Our severity models have further suggested two plausible loci on chromosomes 12q22 and 3p24.3 linked to disease severity. The UK GWAS identified a gene cluster that encodes antiviral restriction enzyme activator on chromosome 12q24.13 (OAS1, OAS2, and OAS3) associated with severe COVID-19 disease [20]. Additionally, loci on chromosome 3 were observed to be associated with disease susceptibility (rs11919389: RPL24) and disease severity (rs10490770: LZTFL1) in the COVID-19 HGI report [24]. From our results, the extended LD block on chromosomes 12q22 contains EEA1, LOC643339, and LINC02412. Early endosomal antigen 1, encoded by EEA1, is a protein found in cytosol, endosome, and plasma membrane of cells in various organs, including the lungs [37]. Recently, a study reported the microscopic changes in the small airways and lung parenchyma of smokers and patients with COPD, showing an increased expression of SARs-CoV-2 receptor ACE2 and proteins involved in viral entry, including EEA1 [38]. Coronavirus is an enveloped virus that requires cellular ACE2 receptor binding and membrane fusion to enter and eject their RNA into the host cell.
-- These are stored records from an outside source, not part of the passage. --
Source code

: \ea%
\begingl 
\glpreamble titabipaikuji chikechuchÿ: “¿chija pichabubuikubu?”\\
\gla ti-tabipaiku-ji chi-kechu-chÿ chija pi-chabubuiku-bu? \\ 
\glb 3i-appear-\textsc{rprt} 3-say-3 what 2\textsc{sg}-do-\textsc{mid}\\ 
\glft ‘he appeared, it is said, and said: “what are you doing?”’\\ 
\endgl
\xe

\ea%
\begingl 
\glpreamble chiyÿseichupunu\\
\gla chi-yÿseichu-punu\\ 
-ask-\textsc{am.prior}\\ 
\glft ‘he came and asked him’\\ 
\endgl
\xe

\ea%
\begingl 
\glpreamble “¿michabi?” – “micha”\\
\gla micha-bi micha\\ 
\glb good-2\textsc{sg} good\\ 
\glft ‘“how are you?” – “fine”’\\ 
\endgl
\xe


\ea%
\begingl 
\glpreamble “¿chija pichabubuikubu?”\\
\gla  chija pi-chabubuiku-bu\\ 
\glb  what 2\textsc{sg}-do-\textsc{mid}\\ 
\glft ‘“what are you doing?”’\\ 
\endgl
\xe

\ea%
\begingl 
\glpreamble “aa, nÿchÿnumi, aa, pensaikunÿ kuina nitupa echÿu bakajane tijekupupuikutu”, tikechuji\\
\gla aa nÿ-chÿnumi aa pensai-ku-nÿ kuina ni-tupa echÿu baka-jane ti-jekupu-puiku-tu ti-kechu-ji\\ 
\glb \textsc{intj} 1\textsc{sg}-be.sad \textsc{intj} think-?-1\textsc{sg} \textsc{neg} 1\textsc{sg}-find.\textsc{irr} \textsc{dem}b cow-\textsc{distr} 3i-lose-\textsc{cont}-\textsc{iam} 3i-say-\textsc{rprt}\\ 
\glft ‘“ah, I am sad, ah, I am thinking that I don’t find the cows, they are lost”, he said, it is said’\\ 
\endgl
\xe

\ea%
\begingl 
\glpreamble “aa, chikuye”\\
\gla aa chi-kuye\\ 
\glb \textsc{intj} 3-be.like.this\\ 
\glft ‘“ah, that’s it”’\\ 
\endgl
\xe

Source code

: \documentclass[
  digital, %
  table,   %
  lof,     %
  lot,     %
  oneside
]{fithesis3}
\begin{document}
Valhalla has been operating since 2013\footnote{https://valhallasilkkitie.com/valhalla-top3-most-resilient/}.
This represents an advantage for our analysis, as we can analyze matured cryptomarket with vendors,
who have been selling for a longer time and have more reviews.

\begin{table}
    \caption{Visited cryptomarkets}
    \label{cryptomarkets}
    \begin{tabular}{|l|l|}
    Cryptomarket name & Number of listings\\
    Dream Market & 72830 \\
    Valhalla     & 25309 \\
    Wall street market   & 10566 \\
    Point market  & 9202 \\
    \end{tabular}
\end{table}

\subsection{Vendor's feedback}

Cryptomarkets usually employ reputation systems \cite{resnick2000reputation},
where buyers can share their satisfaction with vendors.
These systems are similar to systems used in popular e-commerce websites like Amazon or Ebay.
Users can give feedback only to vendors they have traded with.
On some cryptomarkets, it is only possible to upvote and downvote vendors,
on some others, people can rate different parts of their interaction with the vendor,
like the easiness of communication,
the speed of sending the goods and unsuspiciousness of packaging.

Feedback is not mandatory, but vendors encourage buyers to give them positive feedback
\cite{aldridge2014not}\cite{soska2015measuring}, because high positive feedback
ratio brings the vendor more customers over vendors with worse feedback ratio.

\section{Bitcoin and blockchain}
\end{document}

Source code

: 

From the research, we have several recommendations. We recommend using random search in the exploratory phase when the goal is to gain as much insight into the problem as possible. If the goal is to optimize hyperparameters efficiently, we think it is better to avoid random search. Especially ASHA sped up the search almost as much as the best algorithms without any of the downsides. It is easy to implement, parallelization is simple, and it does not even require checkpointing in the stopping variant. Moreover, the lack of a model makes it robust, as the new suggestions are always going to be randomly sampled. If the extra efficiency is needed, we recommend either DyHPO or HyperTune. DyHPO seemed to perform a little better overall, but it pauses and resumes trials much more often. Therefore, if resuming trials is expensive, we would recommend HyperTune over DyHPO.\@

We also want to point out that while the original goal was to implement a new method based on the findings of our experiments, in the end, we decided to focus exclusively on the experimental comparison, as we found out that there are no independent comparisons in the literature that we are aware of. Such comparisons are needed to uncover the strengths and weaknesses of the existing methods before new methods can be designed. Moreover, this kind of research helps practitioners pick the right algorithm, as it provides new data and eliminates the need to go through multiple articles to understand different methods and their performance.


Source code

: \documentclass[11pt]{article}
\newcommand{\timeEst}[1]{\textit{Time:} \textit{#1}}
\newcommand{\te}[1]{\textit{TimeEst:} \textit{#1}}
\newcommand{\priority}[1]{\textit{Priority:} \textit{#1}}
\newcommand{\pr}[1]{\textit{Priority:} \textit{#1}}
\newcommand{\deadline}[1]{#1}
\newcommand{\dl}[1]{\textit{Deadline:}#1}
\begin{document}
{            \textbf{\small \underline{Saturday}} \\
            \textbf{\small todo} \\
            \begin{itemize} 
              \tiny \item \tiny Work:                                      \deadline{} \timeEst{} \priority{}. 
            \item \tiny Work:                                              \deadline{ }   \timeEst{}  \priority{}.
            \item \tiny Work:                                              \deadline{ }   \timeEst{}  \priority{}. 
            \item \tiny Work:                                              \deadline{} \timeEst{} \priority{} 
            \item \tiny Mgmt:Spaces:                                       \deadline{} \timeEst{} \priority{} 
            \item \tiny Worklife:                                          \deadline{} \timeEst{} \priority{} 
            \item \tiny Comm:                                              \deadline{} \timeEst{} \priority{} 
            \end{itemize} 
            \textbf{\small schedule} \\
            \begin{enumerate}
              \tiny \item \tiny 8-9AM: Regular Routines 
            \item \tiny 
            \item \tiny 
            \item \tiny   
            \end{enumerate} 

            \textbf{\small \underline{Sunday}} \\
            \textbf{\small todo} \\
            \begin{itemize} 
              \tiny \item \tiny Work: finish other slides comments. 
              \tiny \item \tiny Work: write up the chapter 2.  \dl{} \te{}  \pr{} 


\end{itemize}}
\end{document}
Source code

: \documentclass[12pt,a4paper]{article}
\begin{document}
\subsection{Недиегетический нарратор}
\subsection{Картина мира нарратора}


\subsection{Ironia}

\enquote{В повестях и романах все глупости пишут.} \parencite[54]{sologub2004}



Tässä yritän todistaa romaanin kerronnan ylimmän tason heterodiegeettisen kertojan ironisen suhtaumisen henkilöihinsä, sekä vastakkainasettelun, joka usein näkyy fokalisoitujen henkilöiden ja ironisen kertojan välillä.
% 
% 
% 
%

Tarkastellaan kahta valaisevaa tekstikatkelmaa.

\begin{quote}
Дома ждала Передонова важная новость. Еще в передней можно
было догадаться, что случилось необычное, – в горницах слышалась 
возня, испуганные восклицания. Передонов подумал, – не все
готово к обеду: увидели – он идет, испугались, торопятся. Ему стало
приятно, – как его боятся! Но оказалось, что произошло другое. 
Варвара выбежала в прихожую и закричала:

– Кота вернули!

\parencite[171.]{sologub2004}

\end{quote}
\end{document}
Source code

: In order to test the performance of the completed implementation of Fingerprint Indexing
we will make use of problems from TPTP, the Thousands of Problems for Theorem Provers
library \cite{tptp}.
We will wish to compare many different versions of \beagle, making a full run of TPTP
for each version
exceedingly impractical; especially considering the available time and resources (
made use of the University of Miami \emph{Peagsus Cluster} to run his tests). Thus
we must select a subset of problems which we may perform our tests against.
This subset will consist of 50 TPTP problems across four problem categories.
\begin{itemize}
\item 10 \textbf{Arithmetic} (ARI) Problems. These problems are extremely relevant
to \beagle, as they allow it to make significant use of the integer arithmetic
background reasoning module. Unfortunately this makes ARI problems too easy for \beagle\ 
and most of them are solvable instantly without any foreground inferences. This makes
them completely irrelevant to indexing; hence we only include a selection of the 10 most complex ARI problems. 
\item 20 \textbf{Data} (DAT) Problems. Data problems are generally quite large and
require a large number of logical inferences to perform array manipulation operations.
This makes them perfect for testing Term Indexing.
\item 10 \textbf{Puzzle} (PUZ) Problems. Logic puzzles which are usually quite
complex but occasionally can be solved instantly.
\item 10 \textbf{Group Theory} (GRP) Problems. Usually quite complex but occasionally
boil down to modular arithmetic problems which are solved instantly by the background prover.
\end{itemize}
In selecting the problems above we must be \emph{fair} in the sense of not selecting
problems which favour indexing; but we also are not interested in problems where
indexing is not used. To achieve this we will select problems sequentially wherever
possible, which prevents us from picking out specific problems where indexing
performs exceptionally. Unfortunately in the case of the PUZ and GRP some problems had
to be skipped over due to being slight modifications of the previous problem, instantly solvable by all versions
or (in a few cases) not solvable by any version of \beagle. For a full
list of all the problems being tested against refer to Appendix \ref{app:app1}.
The viruses attack the host endocytosis pathway to enter via endosome, proceed to lysosomes, and fuse the viral and lysosomal membrane [39,40,41]. Our finding of EEA1 residing in an associated locus linked to COVID-19 disease severity suggests an overactive cellular response that may facilitate viral entry and processing contributing to COVID-19 severity. Additionally, LOC643339 encodes a long non-coding RNA (lncRNA) with little known functions. However, some lncRNAs have an essential role in pathogenic infection [42]. Therefore, further studies to determine the role of LOC643339 in regulating SARs-CoV-2 propagation seem justified.

The limitation of this study was the relatively small sample size. However, we believe that the mitigation of the widespread devastation caused by the COVID-19 pandemic requires scientific contributions from every corner of the world. The number of exposed individuals with negative PCR tests was smaller than the cases. However, as the use of the general population as a control group carried the potential for misclassification bias with an unknown extent of developing COVID-19 disease [43], we decided not to include the general population in our control group. The small sample size may lessen the likelihood that the association found is real (decreasing the chance of getting a true positive without increasing a false positive), but it could still be true [44]. Additionally, the reported effect estimates (e.g., odds ratio) can be inflated due to the increased sampling variability from a small sample size. Further studies with more samples are needed to verify the findings. In addition, we are participating in an international collaborative effort to uncover the host factors associated with COVID-19. Finally, our report will provide more details of the Thai population to complement the global initiative.

In conclusion, our GWAS study in Thai COVID-19 patients suggests plausible disease susceptibility loci on chromosome 5q32 containing IL17B and chromosome 9q21.13. In addition, the disease severity was suggestive of being linked to loci on chromosomes 12q22 containing LOC643339 and EEA1 and 3p24.3.